Date: 2003-10-23 07:58 pm (UTC)
From: [identity profile] nothingoth.livejournal.com
wow, that's really cool, and really scary that it could happen again. Our shiny machines would be pretty well fucked.

Date: 2003-10-23 08:28 pm (UTC)
From: [identity profile] moonphyre.livejournal.com
We are suppose to get hit by one tomorrow

http://www.cbc.ca/stories/2003/10/23/sun_spots031023

Yummy, fried silicon.

Date: 2003-10-23 09:48 pm (UTC)
From: [identity profile] simonvervain.livejournal.com

I did a paper about solar flares back in the old IASMH days, totally bullshitted the whole thing. It quickly became apparent to me that nobody really understood what the hell the sun was up to most of the time.

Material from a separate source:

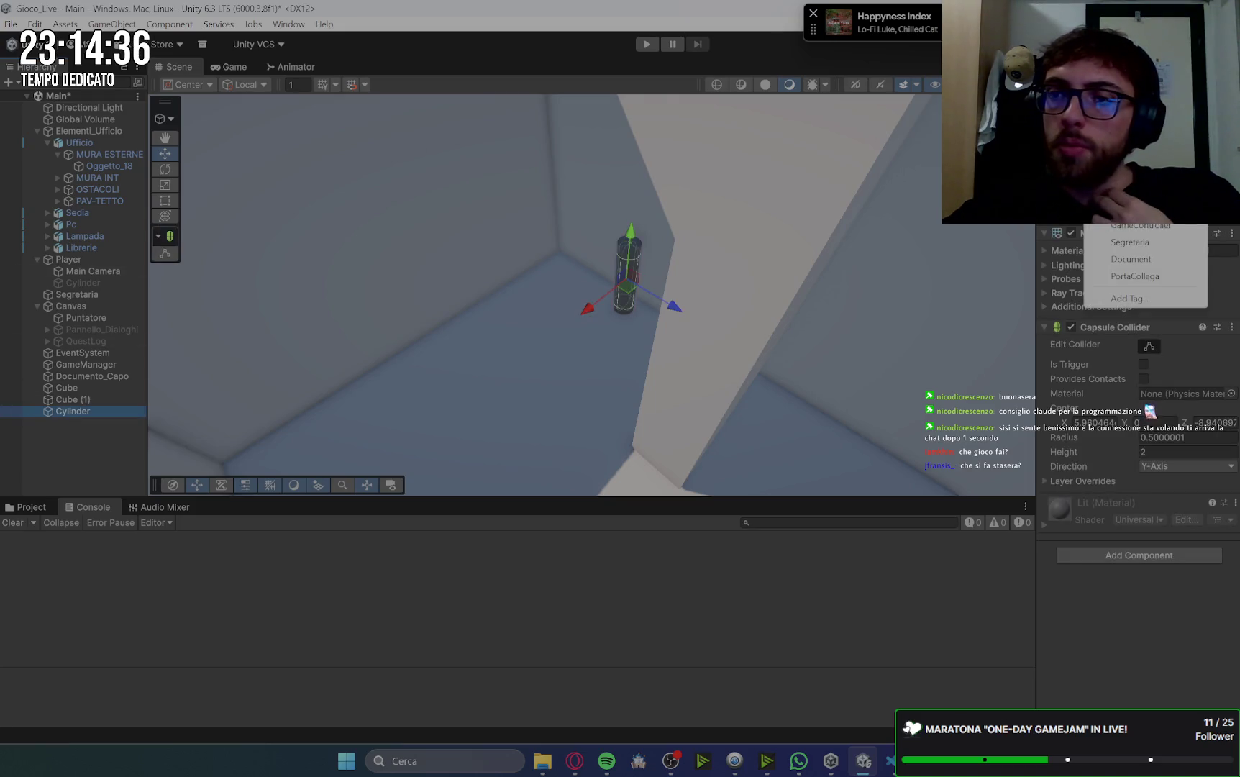
left_click(1130, 298)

In the last couple a years, while completing my astronomy minor, I attended some seminars about current computer modeling attempts at describing the electronmagnetic behavior of the sun. Wacky stuff, made for pretty graphs.... They seem to finally be getting somewhere, though their prediction times still seem to be pretty short.

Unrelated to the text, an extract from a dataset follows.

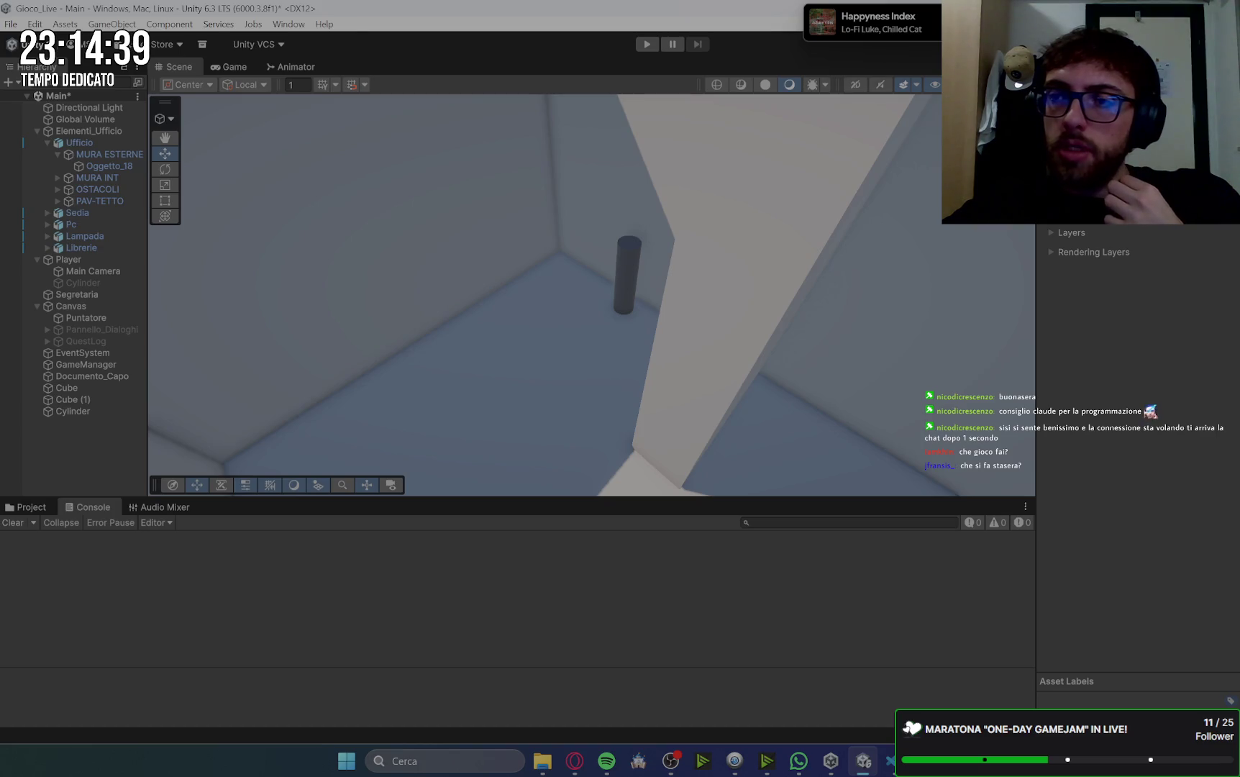
left_click(1223, 191)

I enjoy the popularization of astrophysical dangers to earth or humanity, as it encourages us to consider moving some of our population elsewhere.

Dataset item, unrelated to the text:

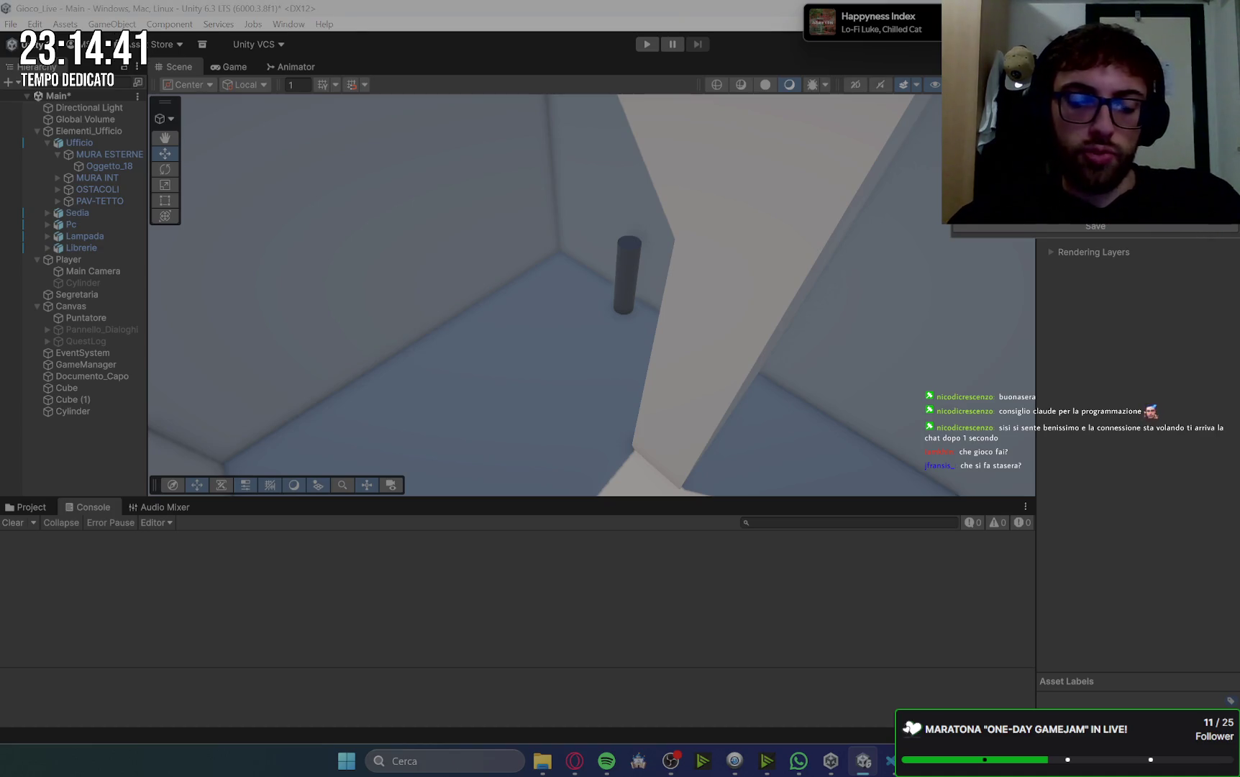
left_click(1095, 226)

I don't know, it may be odd of me, but I'm always going to be worried about mankind's future, not just even our tools, so long as all of our eggs are in one gravity well, so to speak.

I'd never heard about the 1859 storm though. That must have led to a rash of great old papers....

Re: Yummy, fried silicon.

Date: 2003-10-24 07:28 am (UTC)
From: [identity profile] krasota.livejournal.com
gotta love good old-fashioned fear-mongering (http://news.bbc.co.uk/1/hi/sci/tech/3210901.stm)

i've been watching these sunspots. i love my binoculars.